Cattle economics: cattle production cost

Dr. Andrew Griffith, University of Tennessee Department of Agricultural and Resource Economics

November 27, 2023

What does it cost to carry a cow? What is the cost of production in the cattle business? These are questions that arise on occasion, but few people actually take the time to calculate their cost of production. There are annual budgets available through the land grant universities that provide an outline of production costs, and those budgets are meant to be a guide for individual operations to develop a production budget for their operation. The primary objective of a budget is to determine costs, compare those costs to revenues, and finally make management decisions that increase profits.

What is the largest cost of production in the cattle business? Most people would say feed, which would be purchased feed, hay and pasture, but the biggest cost category in most cattle operations is owning the cattle. It is easy to see from the stocker or feedlot perspective in that purchasing the animals is a tremendous cost. For example, given the average market price of 550 pound steers as of this writing, a steer costs more than $1,350. That same animal as an 850 pound steer is valued near $2,000. Owning the animal is also the largest cost in the cow-calf business.

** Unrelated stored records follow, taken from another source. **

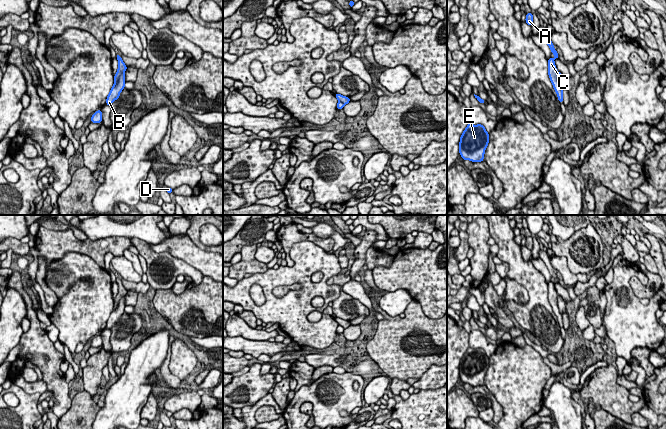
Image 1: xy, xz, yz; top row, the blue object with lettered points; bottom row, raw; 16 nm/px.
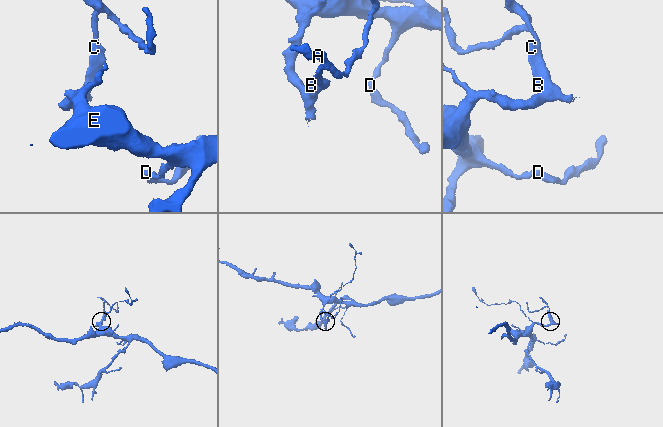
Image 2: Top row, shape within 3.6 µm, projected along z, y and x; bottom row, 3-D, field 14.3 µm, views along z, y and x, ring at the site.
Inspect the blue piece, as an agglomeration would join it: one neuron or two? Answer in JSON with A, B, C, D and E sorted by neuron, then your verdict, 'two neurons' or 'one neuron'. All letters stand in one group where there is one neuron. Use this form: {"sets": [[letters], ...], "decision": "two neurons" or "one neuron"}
{"sets": [["A"], ["B", "C", "D", "E"]], "decision": "two neurons"}

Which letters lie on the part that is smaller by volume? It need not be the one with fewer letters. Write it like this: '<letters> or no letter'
A

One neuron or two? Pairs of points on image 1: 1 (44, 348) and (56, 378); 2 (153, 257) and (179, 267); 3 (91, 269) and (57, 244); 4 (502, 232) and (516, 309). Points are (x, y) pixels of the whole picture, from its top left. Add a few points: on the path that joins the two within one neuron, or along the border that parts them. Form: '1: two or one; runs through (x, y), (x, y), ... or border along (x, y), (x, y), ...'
1: one; runs through (51, 355), (53, 357), (53, 371)
2: one; runs through (159, 261), (166, 262), (173, 267)
3: two; border along (91, 257), (67, 252), (49, 266)
4: one; runs through (510, 253), (516, 265), (533, 282), (533, 297)

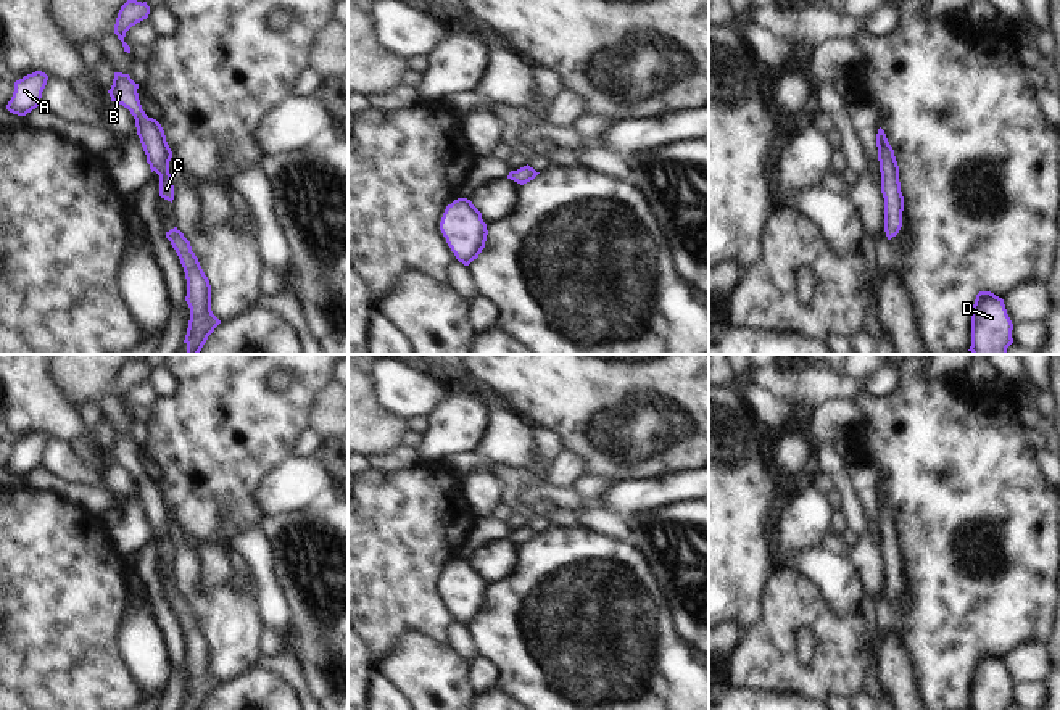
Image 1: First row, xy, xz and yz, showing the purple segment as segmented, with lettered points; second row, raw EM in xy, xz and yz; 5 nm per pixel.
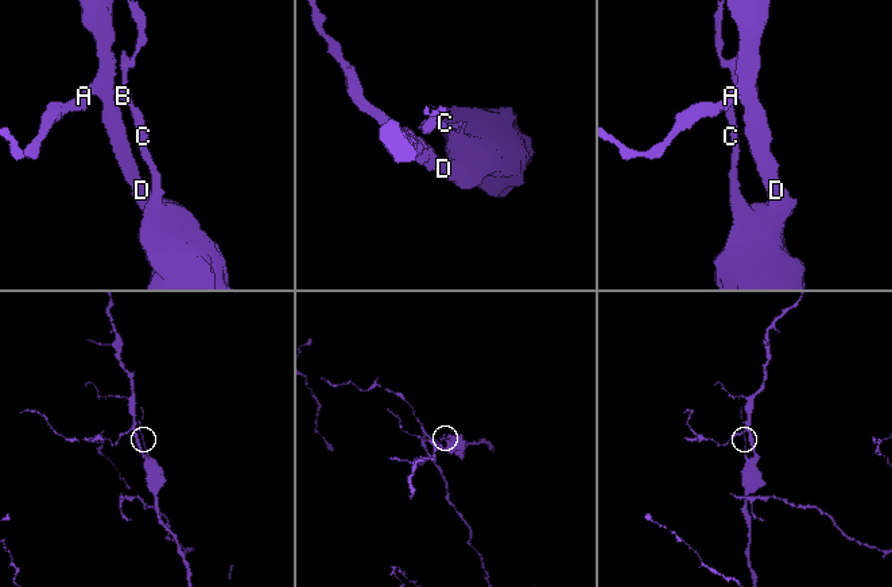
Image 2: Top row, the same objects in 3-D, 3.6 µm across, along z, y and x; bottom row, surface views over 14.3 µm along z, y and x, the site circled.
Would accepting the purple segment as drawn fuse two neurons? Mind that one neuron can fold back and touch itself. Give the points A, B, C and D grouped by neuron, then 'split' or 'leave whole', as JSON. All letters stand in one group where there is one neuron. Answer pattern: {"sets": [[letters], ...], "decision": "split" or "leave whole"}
{"sets": [["A", "B", "C", "D"]], "decision": "leave whole"}

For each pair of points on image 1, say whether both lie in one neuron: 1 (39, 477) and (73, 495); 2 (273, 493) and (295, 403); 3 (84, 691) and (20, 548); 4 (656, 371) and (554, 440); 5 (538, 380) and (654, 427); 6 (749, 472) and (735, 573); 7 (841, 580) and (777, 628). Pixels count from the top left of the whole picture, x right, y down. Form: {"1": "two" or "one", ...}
{"1": "one", "2": "two", "3": "one", "4": "two", "5": "one", "6": "one", "7": "two"}

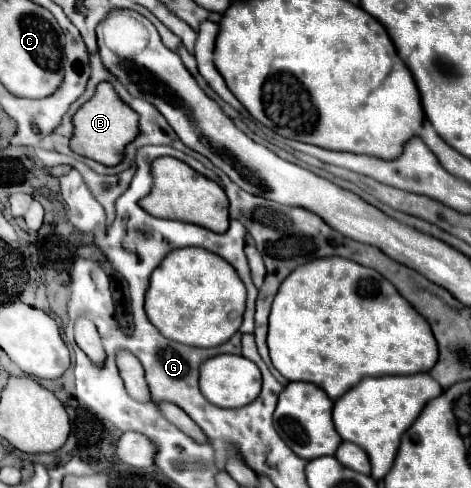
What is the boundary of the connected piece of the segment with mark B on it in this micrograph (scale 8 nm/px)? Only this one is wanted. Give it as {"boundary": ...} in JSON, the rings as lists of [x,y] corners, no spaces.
{"boundary":[[[101,82],[97,86],[95,96],[77,110],[73,124],[75,124],[75,134],[71,138],[71,150],[79,156],[93,158],[105,166],[117,166],[125,156],[127,144],[139,136],[137,112],[119,98],[113,84],[109,82]]]}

It is clearly witnessed when a bred female is purchased, but it is more often experienced when a producer retains a heifer to put back in the breeding herd instead of selling the heifer. The cost of that animal was her value at weaning plus the cost of getting her to calving.

Moving away from the cost of the animals, feed cost does tend to be the largest cost category. Based on the University of Tennessee cow-calf budget, pasture, hay and supplemental feed accounts for nearly 80 percent of the production expenses and over 50 percent of the total cost of production. The remainder of the production expenses is composed of salt and mineral, herd health, reproductive costs, and labor.

Some costs that are often overlooked include interest, land rent, marketing costs, and depreciation. Many people overlook interest expenses and land rent because they are not borrowing money and they own the land they are utilizing. However, every dollar that is used in the cattle herd has an interest expense, because that money could be doing something else to earn a dollar. Similarly, the failure to apply a land rent cost to owned land is a mistake, because that land could be rented to someone else. The truth of the matter is producers should apply a cost to these categories to gain a better understanding of a return to their management. Marketing costs often come out of the cattle check at the auction barn, which means they are dollars the cattle producer never sees. These cannot be overlooked. This is a real cost of production even though it is taken out at the time of sell.

This now brings the conversation to depreciation. Many people consider depreciation of equipment, buildings, and other items that have a tax depreciation schedule. However, these are not the only things depreciating. Cows depreciate as well. For example, if bred heifers are worth $2,500 per head today, is she still worth that when she is five years old or nine years old? Occasionally, bred female values will increase from when they are a bred heifer to when they are three or four years old, which means they appreciated in value. However, cows typically depreciate in value the older they get. This may not seem like a big deal, but that $2,500 heifer today may only have a salvage value of $1,000 when she is ten years old. That means she depreciated nearly $200 per year when using straight line depreciation.

Cost of production is probably not at the top of most producers’ minds right now, because calf and feeder cattle prices are extremely strong. However, production costs always influence profits regardless of how high cattle prices are. Producers should probably take the time to sketch out a budget to see where their costs are too high and even where more money is needed to produce the cattle desired by the market. Ignorance and laziness are not excuses that will protect a person from losing money or failing to be as profitable as they can be.